Extracted data START
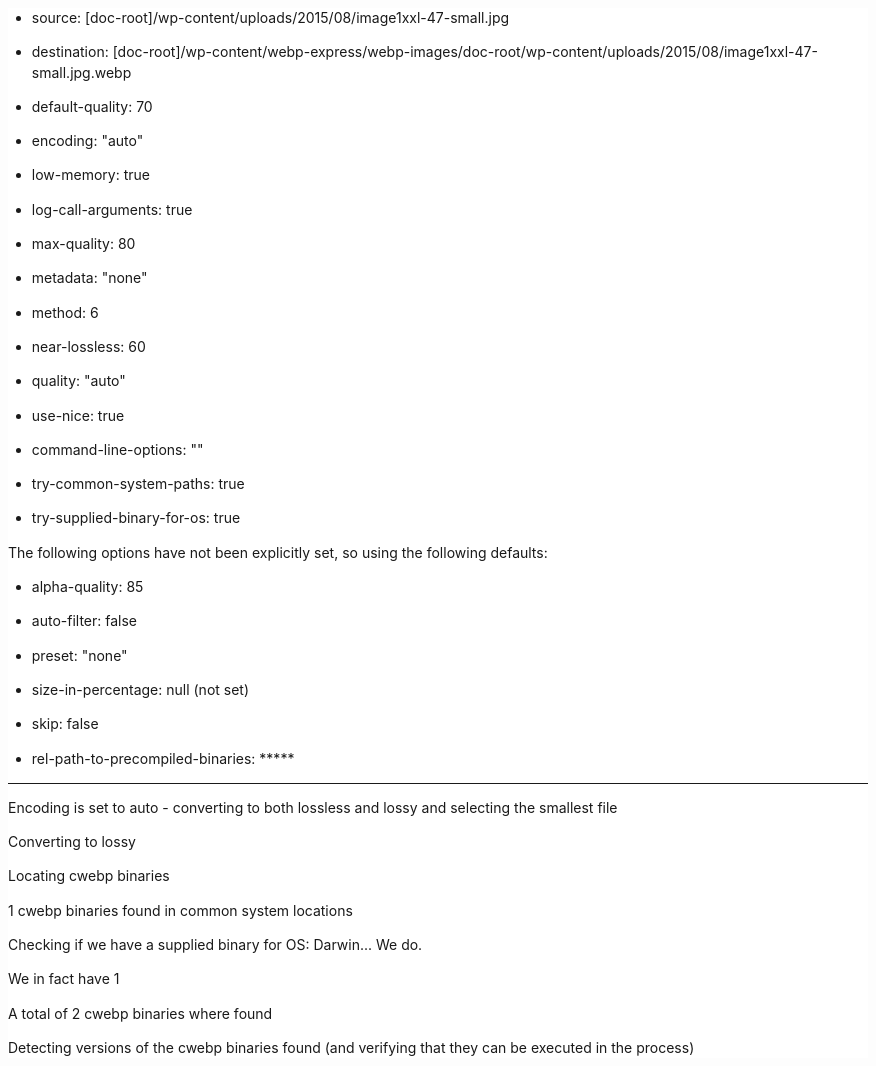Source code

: - source: [doc-root]/wp-content/uploads/2015/08/image1xxl-47-small.jpg

- destination: [doc-root]/wp-content/webp-express/webp-images/doc-root/wp-content/uploads/2015/08/image1xxl-47-small.jpg.webp

- default-quality: 70

- encoding: "auto"

- low-memory: true

- log-call-arguments: true

- max-quality: 80

- metadata: "none"

- method: 6

- near-lossless: 60

- quality: "auto"

- use-nice: true

- command-line-options: ""

- try-common-system-paths: true

- try-supplied-binary-for-os: true


The following options have not been explicitly set, so using the following defaults:

- alpha-quality: 85

- auto-filter: false

- preset: "none"

- size-in-percentage: null (not set)

- skip: false

- rel-path-to-precompiled-binaries: *****

------------


Encoding is set to auto - converting to both lossless and lossy and selecting the smallest file


Converting to lossy

Locating cwebp binaries

1 cwebp binaries found in common system locations

Checking if we have a supplied binary for OS: Darwin... We do.

We in fact have 1

A total of 2 cwebp binaries where found

Detecting versions of the cwebp binaries found (and verifying that they can be executed in the process)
Extracted data END
▶ Exercise requirements: Return unchanged everything in the items from the line containing "- try-supplied-binary-for-os: true" down to the line containing "A total of 2 cwebp binaries where found", with both of those lines included.

▶ Solved problem:
- try-supplied-binary-for-os: true


The following options have not been explicitly set, so using the following defaults:

- alpha-quality: 85

- auto-filter: false

- preset: "none"

- size-in-percentage: null (not set)

- skip: false

- rel-path-to-precompiled-binaries: *****

------------


Encoding is set to auto - converting to both lossless and lossy and selecting the smallest file


Converting to lossy

Locating cwebp binaries

1 cwebp binaries found in common system locations

Checking if we have a supplied binary for OS: Darwin... We do.

We in fact have 1

A total of 2 cwebp binaries where found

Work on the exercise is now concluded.